Real world experience with cladribine tablets for multiple sclerosis at four academic multiple sclerosis centers

Devon S Conway; Jacqueline A Nicholas; Nicolas R Thompson; Ellen M Mowry; Robert T Naismith

doi:10.1016/j.msard.2025.106272

Real world experience with cladribine tablets for multiple sclerosis at four academic multiple sclerosis centers

Mult Scler Relat Disord. 2025 Jan 14:94:106272. doi: 10.1016/j.msard.2025.106272. Online ahead of print.

Authors

Devon S Conway¹, Jacqueline A Nicholas², Nicolas R Thompson³, Ellen M Mowry⁴, Robert T Naismith⁵

Affiliations

¹ Mellen Center for Multiple Sclerosis Treatment and Research, Cleveland Clinic, Cleveland, OH, USA. Electronic address: [email protected].
² OhioHealth Multiple Sclerosis Center, Riverside Methodist Hospital, Columbus, Ohio, USA.
³ Department of Quantitative Health Sciences, Center for Outcomes Research and Evaluation, Cleveland Clinic, Cleveland, OH, USA.
⁴ The Johns Hopkins Multiple Sclerosis Center, Johns Hopkins University, Baltimore, Maryland, USA.
⁵ John L Trotter Multiple Sclerosis Center, Washington University, St. Louis, Missouri, USA.

PMID: 39827538
DOI: 10.1016/j.msard.2025.106272

Abstract

Background: Cladribine tablets (CladT) are a multiple sclerosis (MS) disease-modifying therapy (DMT) with safety and efficacy established in the CLARITY trial and extension. A better understanding of the role of CladT in real-world populations is needed, including the clinical and radiographic trajectories of persons with MS (PwMS) treated with CladT and how CladT compares to other MS DMTs.
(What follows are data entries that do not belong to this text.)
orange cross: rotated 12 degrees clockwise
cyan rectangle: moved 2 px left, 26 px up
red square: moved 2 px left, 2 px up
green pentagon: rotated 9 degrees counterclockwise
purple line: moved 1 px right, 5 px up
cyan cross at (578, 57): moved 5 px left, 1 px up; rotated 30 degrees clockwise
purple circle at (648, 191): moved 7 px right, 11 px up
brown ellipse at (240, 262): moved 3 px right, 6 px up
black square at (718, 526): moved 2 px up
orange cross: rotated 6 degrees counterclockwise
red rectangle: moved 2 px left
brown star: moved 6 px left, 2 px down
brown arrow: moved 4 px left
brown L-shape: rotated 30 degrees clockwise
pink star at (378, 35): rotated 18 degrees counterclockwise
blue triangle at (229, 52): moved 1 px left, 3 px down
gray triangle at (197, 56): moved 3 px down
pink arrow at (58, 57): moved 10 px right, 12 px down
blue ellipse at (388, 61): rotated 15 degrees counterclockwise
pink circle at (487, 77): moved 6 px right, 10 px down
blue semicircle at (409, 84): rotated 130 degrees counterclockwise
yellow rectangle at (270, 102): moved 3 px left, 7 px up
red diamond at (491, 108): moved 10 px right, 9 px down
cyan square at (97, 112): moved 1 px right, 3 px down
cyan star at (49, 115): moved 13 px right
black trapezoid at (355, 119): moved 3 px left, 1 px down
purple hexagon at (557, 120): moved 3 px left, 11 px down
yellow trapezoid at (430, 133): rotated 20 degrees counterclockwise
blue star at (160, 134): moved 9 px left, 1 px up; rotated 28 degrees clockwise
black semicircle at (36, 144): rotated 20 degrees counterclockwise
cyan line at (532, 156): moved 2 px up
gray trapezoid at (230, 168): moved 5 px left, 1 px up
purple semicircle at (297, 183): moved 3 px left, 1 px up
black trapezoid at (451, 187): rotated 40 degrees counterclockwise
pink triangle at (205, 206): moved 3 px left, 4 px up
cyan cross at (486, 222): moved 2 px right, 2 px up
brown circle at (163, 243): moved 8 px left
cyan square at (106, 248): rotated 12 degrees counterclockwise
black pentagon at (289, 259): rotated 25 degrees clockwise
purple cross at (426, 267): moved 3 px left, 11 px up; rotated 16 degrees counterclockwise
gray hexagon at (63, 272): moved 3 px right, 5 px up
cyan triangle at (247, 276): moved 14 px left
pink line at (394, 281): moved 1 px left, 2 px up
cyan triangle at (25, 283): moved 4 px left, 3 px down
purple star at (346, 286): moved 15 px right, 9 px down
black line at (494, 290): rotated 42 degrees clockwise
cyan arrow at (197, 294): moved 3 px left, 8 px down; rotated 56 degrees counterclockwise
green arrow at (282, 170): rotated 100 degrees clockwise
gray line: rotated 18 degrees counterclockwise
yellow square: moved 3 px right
Methods: PwMS receiving CladT at 4 tertiary MS centers were identified and characterized. A validated electronic neuroperformance test adapted from the Multiple Sclerosis Functional Composite was administered at each visit, which provides z-scores for the Walking Speed Test (zWST), Manual Dexterity Test (zMDT), and the Processing Speed Test (zPST). The Patient Determined Disease Steps (PDDS) and NeuroQoL patient-reported outcomes are also administered. Regression modeling using generalized estimating equations was used to compare neuroperformance testing and brain MRI metrics at 6-, 12-, 18-, and 24-months to baseline. In a comparative effectiveness analysis, PwMS receiving other DMTs were propensity matched to CladT treated PwMS on variables including age, race, and disease duration. Outcomes were then compared at the same time points.

Results: We identified 117 PwMS treated with CladT who had an average age of 46.7 years (SD=10.5) and average disease duration of 13.2 years (SD=5.6). Relative to baseline, there were no significant differences in zMDT and zPST at any time point. There were significant increases in zWST over the study duration, suggesting improvement in walking speed, and PDDS scores remained stable during the study period. The odds of new T2 lesions relative to baseline were lower at all time points, but this did not reach significance. There were significantly lower odds of gadolinium enhancing (GdE) lesions at 6- and 18- months relative to baseline. Twelve PwMS (11 %) started a post-CladT DMT. We matched 476 PwMS on alternative DMT (most commonly ocrelizumab, n=280, 58.8 %) to CladT-treated PwMS. zWST scores were significantly better among those receiving other CladT at 12-, 18-, and 24 months, and NeuroQoL fatigue scores also favored the CladT-treated group. Odds of new T2 and GdE lesions were higher among those receiving CladT initially, but the disparity was no longer evident at 24-months (p=0.77 and p=0.55 respectively).

Conclusion: Real-world data for PwMS receiving CladT suggest it is prescribed to older patients with longer disease durations than in the pivotal trials. The pre-post analysis and the comparative effectiveness analysis suggested good performance of CladT in this broader population. There may be a delayed effect of CladT on radiographic outcomes relative to other DMTs.

Keywords: Cladribine tablets; Comparative effectiveness; Disease-modifying therapy; Multiple sclerosis.